Por outro lado, para dar o salto in­dus­trial e tec­no­ló­gico ne­ces­sário, foi pos­sível apro­veitar-se da ten­dência de mun­di­a­li­zação das grandes em­presas ca­pi­ta­listas mul­ti­na­ci­o­nais, ace­le­rada a partir dos anos 1970. Seus in­ves­ti­mentos foram ad­mi­tidos em zonas econô­micas es­pe­ciais, desde que es­ta­be­le­cessem joint ven­tures com em­presas chi­nesas, e trans­fe­rissem a elas novas e/ou altas tec­no­lo­gias.

Além disso, muitos tra­ba­lha­dores e téc­nicos do sis­tema in­dus­trial 3:1 foram in­cen­ti­vados a ela­borar pro­jetos de in­ves­ti­mento a serem fi­nan­ci­ados pelos bancos es­ta­tais, de modo a di­ver­si­ficar a pro­dução in­dus­trial e su­prir as cres­centes ne­ces­si­dades so­ciais.

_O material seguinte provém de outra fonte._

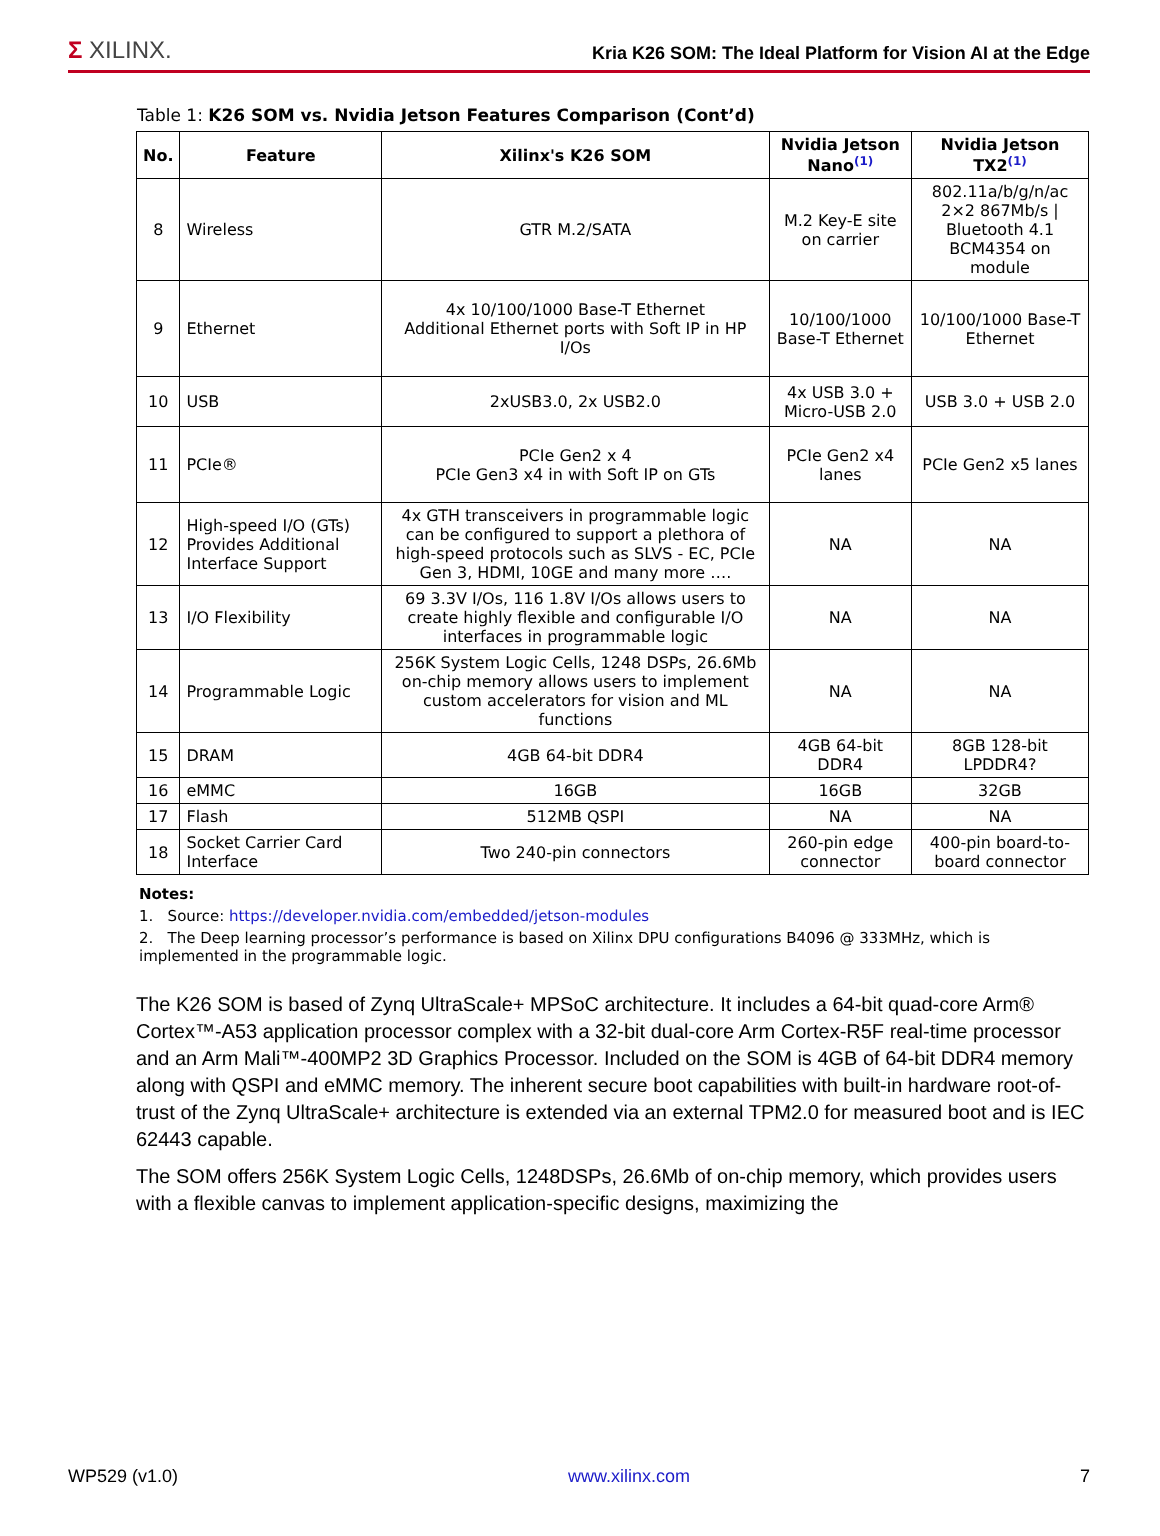Σ XILINX.
Kria K26 SOM: The Ideal Platform for Vision AI at the Edge
Table 1: K26 SOM vs. Nvidia Jetson Features Comparison (Cont’d)
| No. | Feature | Xilinx's K26 SOM | Nvidia Jetson Nano<sup>(1)</sup> | Nvidia Jetson TX2<sup>(1)</sup> |
| --- | --- | --- | --- | --- |
| 8 | Wireless | GTR M.2/SATA | M.2 Key-E site on carrier | 802.11a/b/g/n/ac 2×2 867Mb/s / Bluetooth 4.1 BCM4354 on module |
| 9 | Ethernet | 4x 10/100/1000 Base-T Ethernet Additional Ethernet ports with Soft IP in HP I/Os | 10/100/1000 Base-T Ethernet | 10/100/1000 Base-T Ethernet |
| 10 | USB | 2xUSB3.0, 2x USB2.0 | 4x USB 3.0 + Micro-USB 2.0 | USB 3.0 + USB 2.0 |
| 11 | PCIe® | PCIe Gen2 x 4 PCIe Gen3 x4 in with Soft IP on GTs | PCIe Gen2 x4 lanes | PCIe Gen2 x5 lanes |
| 12 | High-speed I/O (GTs) Provides Additional Interface Support | 4x GTH transceivers in programmable logic can be configured to support a plethora of high-speed protocols such as SLVS - EC, PCIe Gen 3, HDMI, 10GE and many more …. | NA | NA |
| 13 | I/O Flexibility | 69 3.3V I/Os, 116 1.8V I/Os allows users to create highly flexible and configurable I/O interfaces in programmable logic | NA | NA |
| 14 | Programmable Logic | 256K System Logic Cells, 1248 DSPs, 26.6Mb on-chip memory allows users to implement custom accelerators for vision and ML functions | NA | NA |
| 15 | DRAM | 4GB 64-bit DDR4 | 4GB 64-bit DDR4 | 8GB 128-bit LPDDR4? |
| 16 | eMMC | 16GB | 16GB | 32GB |
| 17 | Flash | 512MB QSPI | NA | NA |
| 18 | Socket Carrier Card Interface | Two 240-pin connectors | 260-pin edge connector | 400-pin board-to-board connector |
Notes:
1. Source: https://developer.nvidia.com/embedded/jetson-modules
2. The Deep learning processor’s performance is based on Xilinx DPU configurations B4096 @ 333MHz, which is implemented in the programmable logic.
The K26 SOM is based of Zynq UltraScale+ MPSoC architecture. It includes a 64-bit quad-core Arm® Cortex™-A53 application processor complex with a 32-bit dual-core Arm Cortex-R5F real-time processor and an Arm Mali™-400MP2 3D Graphics Processor. Included on the SOM is 4GB of 64-bit DDR4 memory along with QSPI and eMMC memory. The inherent secure boot capabilities with built-in hardware root-of-trust of the Zynq UltraScale+ architecture is extended via an external TPM2.0 for measured boot and is IEC 62443 capable.
The SOM offers 256K System Logic Cells, 1248DSPs, 26.6Mb of on-chip memory, which provides users with a flexible canvas to implement application-specific designs, maximizing the
WP529 (v1.0) www.xilinx.com 7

Ou seja, ao mesmo tempo em que ad­mitia a pre­sença do ca­pital es­tran­geiro em áreas de­li­mi­tadas de seu ter­ri­tório, o Es­tado chinês fi­nan­ciou o res­sur­gi­mento de uma bur­guesia na­ci­onal capaz de con­correr não só com esse ca­pital ex­terno, mas também com o ca­pital es­tatal, em­bora su­bor­di­nada aos pro­gramas ou planos de de­sen­vol­vi­mento ori­en­tados pelo Es­tado e pelas ci­ên­cias e tec­no­lo­gias.

O que ex­plica, por um lado, e em grande me­dida, o cres­cente papel do en­sino ci­en­tí­fico e tec­no­ló­gico na am­pli­ação do sis­tema edu­ca­ci­onal chinês e, por outro, a pre­sença cres­cente do co­nhe­ci­mento ci­en­tí­fico e tec­no­ló­gico nos planos es­ta­tais de ori­en­tação das em­presas es­ta­tais e do mer­cado.

É desse modo que o so­ci­a­lismo chinês está se apro­xi­mando do nível ci­en­tí­fico, tec­no­ló­gico e econô­mico das grandes po­tên­cias, e dando con­di­ções de seu povo ter um cres­cente pa­drão de vida. Numa es­cala menor, mas com ca­rac­te­rís­ticas pró­prias, é também o que o so­ci­a­lismo vi­et­na­mita está fa­zendo.